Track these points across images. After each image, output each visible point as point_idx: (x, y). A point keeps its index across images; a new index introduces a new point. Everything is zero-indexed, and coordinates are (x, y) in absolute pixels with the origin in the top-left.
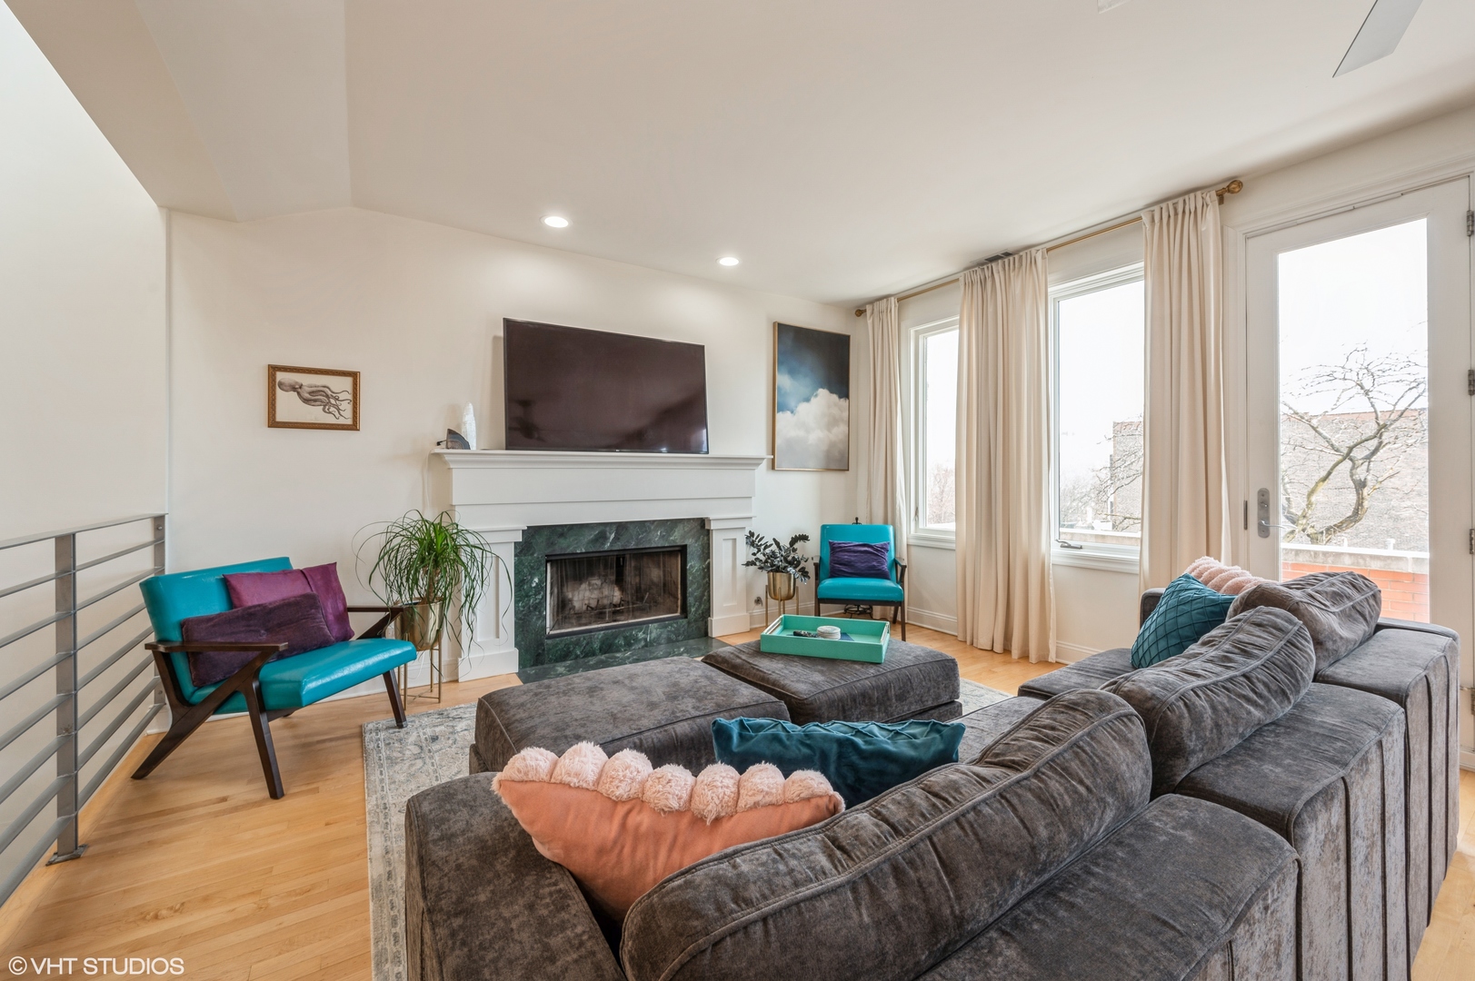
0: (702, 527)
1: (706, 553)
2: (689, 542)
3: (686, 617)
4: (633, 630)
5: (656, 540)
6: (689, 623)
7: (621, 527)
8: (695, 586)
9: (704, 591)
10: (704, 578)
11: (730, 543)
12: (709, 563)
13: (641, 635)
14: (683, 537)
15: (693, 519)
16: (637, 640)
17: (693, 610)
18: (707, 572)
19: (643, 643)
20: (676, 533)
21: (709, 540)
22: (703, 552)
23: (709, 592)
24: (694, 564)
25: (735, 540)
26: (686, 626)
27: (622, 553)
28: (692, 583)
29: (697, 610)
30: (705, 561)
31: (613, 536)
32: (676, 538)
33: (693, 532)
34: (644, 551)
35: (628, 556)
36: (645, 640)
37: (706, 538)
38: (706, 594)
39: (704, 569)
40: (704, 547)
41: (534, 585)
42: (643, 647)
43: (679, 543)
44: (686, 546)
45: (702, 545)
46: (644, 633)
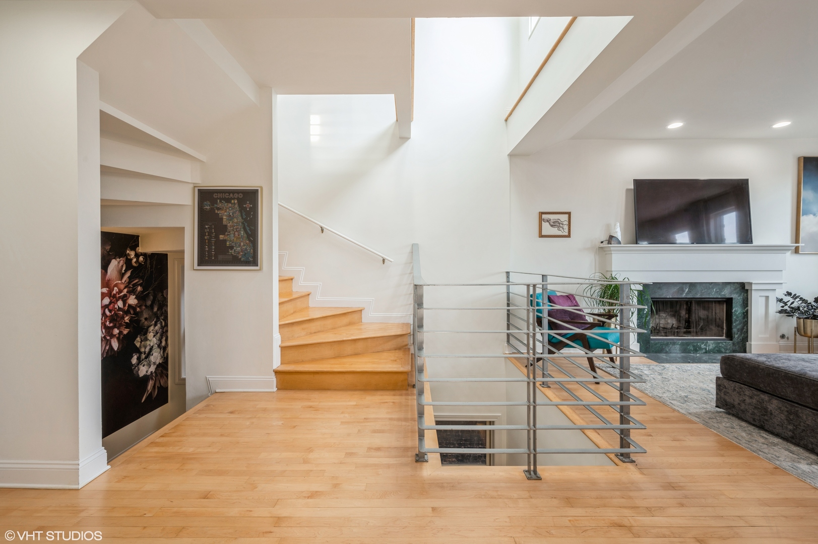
0: (743, 288)
1: (746, 303)
2: (734, 296)
3: (732, 340)
4: (698, 342)
5: (713, 294)
6: (734, 344)
7: (692, 285)
8: (737, 323)
9: (744, 326)
10: (744, 318)
11: (764, 299)
12: (747, 310)
13: (703, 346)
14: (731, 293)
15: (737, 283)
16: (700, 349)
17: (736, 336)
18: (746, 315)
19: (704, 351)
20: (726, 291)
21: (747, 296)
22: (743, 303)
23: (747, 327)
24: (737, 309)
25: (767, 298)
26: (732, 346)
27: (691, 300)
28: (736, 321)
29: (738, 337)
30: (745, 308)
31: (687, 290)
32: (726, 293)
33: (736, 291)
34: (703, 300)
35: (693, 302)
36: (706, 349)
37: (745, 295)
38: (745, 328)
39: (744, 313)
40: (744, 300)
41: (645, 312)
42: (704, 353)
43: (728, 296)
44: (732, 298)
45: (743, 298)
46: (705, 345)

::::

## WORK REQUEST
Each line in the entries above, starting at the line with "13: (641, 635)" and ending at the line with "45: (702, 545)", is to be printed exactly, and only those lines.

## RESULT OF THIS EXERCISE
13: (641, 635)
14: (683, 537)
15: (693, 519)
16: (637, 640)
17: (693, 610)
18: (707, 572)
19: (643, 643)
20: (676, 533)
21: (709, 540)
22: (703, 552)
23: (709, 592)
24: (694, 564)
25: (735, 540)
26: (686, 626)
27: (622, 553)
28: (692, 583)
29: (697, 610)
30: (705, 561)
31: (613, 536)
32: (676, 538)
33: (693, 532)
34: (644, 551)
35: (628, 556)
36: (645, 640)
37: (706, 538)
38: (706, 594)
39: (704, 569)
40: (704, 547)
41: (534, 585)
42: (643, 647)
43: (679, 543)
44: (686, 546)
45: (702, 545)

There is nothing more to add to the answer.